Les problèmes de la Sen’Eau, filiale de Suez dans la distribution de l’eau au Sénégal, ne surprennent pas le Forum social sénégalais. Mignane Diouf et ses camarades se disent convaincus que le groupe français est venu dans ce pays pour se refaire une santé financière.

Par Babacar Guèye DIOP – Le 30 décembre 2019, la Sde, après 23 ans de présence au Sénégal, avait cessé ses activités, cédant la place au groupe Suez. Plus de deux ans après, le monde urbain et périurbain s’interroge sur la gestion du groupe français, qui dit capitaliser 160 ans d’expérience dans le domaine. Lors d’une conférence de presse hier, le Forum social sénégalais (Fss) a affirmé, avec un brin d’ironie, que l’histoire lui a donné raison. «Il y a deux ans, nous avions lancé une campagne contre le projet d’appel d’offres international, qui a permis finalement à Suez de gagner le contrat d’affermage», a rappelé Mamadou Mignane Diouf, coordonnateur du Fss. Entre pénuries récurrentes d’eau et interrogations sur la potabilité du liquide, la Sen’Eau, filiale du groupe Suez, peine à faire oublier la Sde.

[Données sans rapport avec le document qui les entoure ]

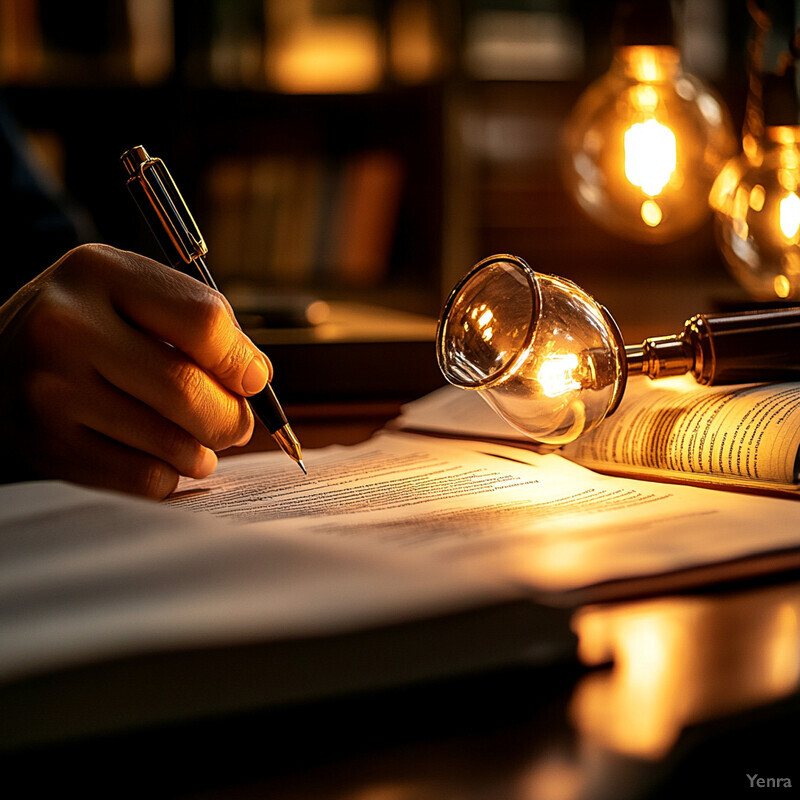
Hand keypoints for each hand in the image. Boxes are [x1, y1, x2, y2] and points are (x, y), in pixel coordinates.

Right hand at [0, 244, 271, 498]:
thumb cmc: (90, 324)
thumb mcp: (133, 292)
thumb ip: (199, 324)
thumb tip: (255, 378)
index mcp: (99, 273)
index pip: (203, 322)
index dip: (242, 360)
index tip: (253, 380)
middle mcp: (65, 327)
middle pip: (187, 390)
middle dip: (231, 418)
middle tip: (236, 426)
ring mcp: (49, 389)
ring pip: (170, 443)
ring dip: (202, 453)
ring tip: (198, 444)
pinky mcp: (44, 444)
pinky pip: (143, 480)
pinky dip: (169, 476)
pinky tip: (162, 459)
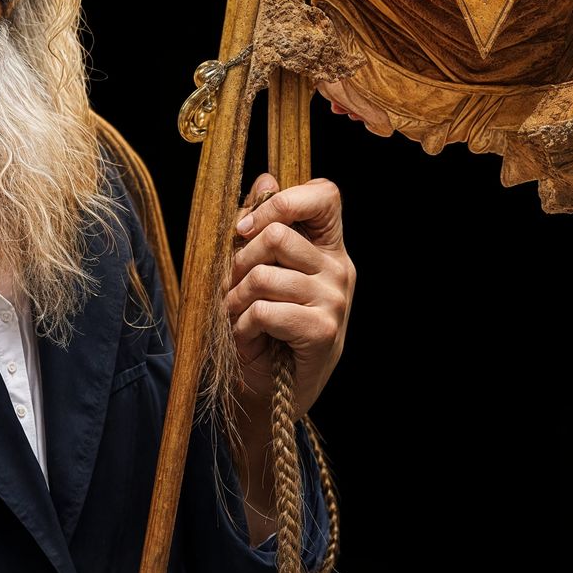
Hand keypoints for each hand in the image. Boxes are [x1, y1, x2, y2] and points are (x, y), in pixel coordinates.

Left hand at [224, 171, 354, 421]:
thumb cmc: (264, 329)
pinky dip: (243, 326)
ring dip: (234, 300)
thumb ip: (261, 227)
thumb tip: (265, 178)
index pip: (326, 194)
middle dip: (237, 262)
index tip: (246, 229)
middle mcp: (339, 269)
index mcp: (329, 247)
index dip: (281, 200)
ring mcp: (335, 300)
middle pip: (276, 235)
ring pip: (263, 275)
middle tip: (232, 289)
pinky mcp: (323, 331)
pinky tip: (249, 338)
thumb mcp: (258, 272)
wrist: (272, 393)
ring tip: (237, 317)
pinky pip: (265, 310)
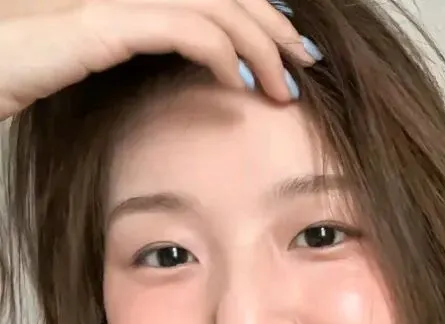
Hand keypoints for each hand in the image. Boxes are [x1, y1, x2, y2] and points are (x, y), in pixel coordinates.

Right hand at [0, 0, 320, 120]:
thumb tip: (199, 65)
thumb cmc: (24, 67)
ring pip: (212, 6)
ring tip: (286, 85)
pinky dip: (222, 52)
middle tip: (306, 62)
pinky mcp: (99, 22)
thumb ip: (144, 46)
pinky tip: (241, 81)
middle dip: (274, 26)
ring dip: (260, 45)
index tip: (289, 49)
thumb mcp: (97, 54)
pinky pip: (181, 27)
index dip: (258, 14)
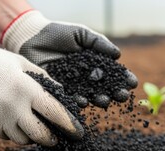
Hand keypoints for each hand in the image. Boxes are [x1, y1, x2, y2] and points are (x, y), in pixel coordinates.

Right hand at [0, 25, 83, 145]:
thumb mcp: (25, 64)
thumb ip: (46, 81)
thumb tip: (65, 98)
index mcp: (27, 89)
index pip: (54, 113)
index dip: (69, 126)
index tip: (78, 133)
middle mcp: (13, 106)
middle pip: (40, 135)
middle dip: (51, 139)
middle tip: (56, 137)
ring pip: (22, 140)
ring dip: (31, 136)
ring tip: (32, 126)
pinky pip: (5, 136)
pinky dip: (13, 131)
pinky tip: (12, 119)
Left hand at [1, 10, 137, 106]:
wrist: (32, 37)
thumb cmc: (58, 33)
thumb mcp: (81, 34)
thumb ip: (99, 43)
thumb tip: (118, 55)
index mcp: (95, 64)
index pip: (113, 73)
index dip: (123, 78)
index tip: (132, 82)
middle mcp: (86, 77)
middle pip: (105, 88)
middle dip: (115, 92)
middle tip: (122, 96)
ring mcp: (74, 85)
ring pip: (90, 95)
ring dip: (99, 99)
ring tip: (104, 100)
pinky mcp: (59, 90)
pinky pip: (70, 98)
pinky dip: (77, 101)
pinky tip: (83, 101)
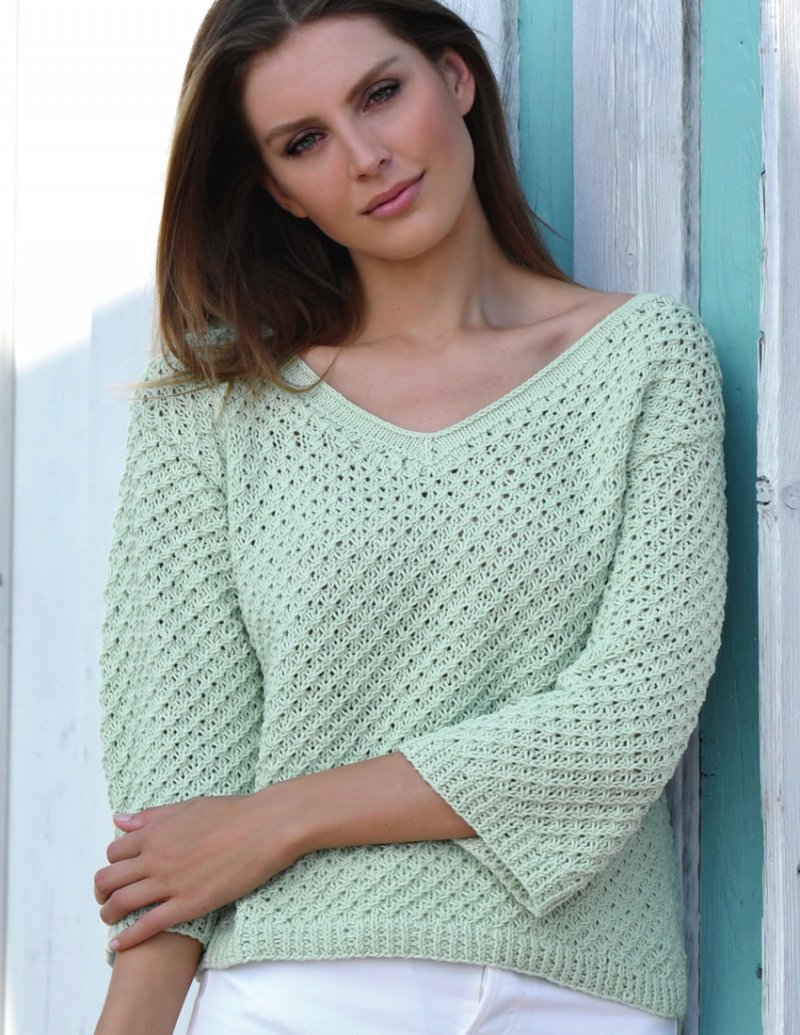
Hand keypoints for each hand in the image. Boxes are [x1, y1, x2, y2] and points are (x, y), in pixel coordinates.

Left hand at [94, 788, 303, 950]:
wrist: (266, 827)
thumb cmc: (233, 813)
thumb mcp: (188, 807)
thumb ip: (152, 816)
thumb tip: (120, 819)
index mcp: (156, 832)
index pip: (114, 852)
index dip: (113, 864)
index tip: (120, 872)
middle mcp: (155, 857)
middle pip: (108, 879)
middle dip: (102, 892)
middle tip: (107, 899)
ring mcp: (170, 882)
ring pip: (120, 904)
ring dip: (108, 915)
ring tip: (111, 920)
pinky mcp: (187, 905)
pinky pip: (146, 926)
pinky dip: (126, 938)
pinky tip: (116, 946)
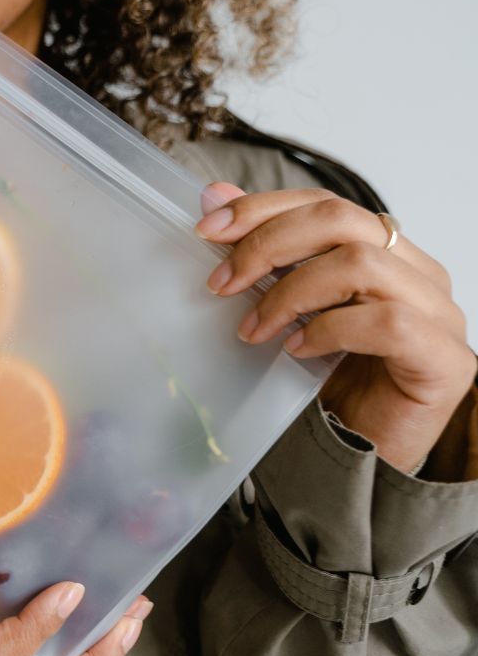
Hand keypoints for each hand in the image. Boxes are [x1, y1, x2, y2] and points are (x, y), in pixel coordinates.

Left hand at [196, 183, 476, 471]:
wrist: (354, 462)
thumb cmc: (324, 384)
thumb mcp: (282, 308)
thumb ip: (262, 252)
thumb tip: (216, 194)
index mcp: (385, 253)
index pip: (326, 203)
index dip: (264, 208)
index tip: (208, 229)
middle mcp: (419, 274)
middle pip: (343, 219)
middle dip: (268, 243)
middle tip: (221, 282)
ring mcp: (440, 315)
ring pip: (362, 264)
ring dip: (291, 293)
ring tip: (253, 329)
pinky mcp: (447, 360)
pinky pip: (388, 321)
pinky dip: (331, 329)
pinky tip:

Pourtant, Mignane Diouf et ses camarades avaient déposé des plaintes à l’Ofnac, à la Cour suprême, au Tribunal de Paris et à l’Armp, pour des «soupçons de corruption», afin d’invalider le contrat d’affermage liant le gouvernement à Suez. «On est même allés se plaindre devant l’Union européenne, qui a donné une partie des fonds qui ont permis d’installer la Kms3. Toutes les informations que nous avions, montraient que Suez va venir au Sénégal pour prendre le contrat et non pour respecter ses engagements d’investissement», a regretté M. Diouf. Par ailleurs, Suez est dans une procédure de rachat par Veolia pour 13 milliards d’euros, un de ses concurrents pour le contrat d’affermage. «Suez était en difficulté, du point de vue financier. Ce contrat signé avec Suez est pour le gouvernement du Sénégal, un fiasco diplomatique, politique et un fiasco en négociation internationale. Suez est venu non pas pour soulager les Sénégalais, mais pour se refaire financièrement», a analysé Mignane Diouf, selon qui, l’eau va encore coûter plus cher.

En outre, dans le cadre du 9ème Forum mondial de l’eau, «Dakar 2022», qui aura lieu du 21 au 26 mars 2022 au Centre international de conférences Abdou Diouf de Diamniadio (Cicad), se tiendra en parallèle le Forum alternatif mondial de l’eau (Fame). D’après Mignane Diouf, cet événement sera un espace ouvert de rencontres, visant à approfondir la réflexion et la formulation de propositions de la part d’instances et de mouvements de la Société civile, qui s’opposent à l’exploitation capitaliste du bien commun qu’est l’eau. «L’objectif du Fame 2022, c’est bien de faire entendre une autre voix possible dans la gouvernance de l’eau, et de permettre aux Sociétés civiles et communautés d’analyser les problèmes et de formuler des propositions et alternatives durables dans la gouvernance de l’eau et de l’assainissement», a décliné M. Diouf, membre du comité d’organisation du Fame 2022.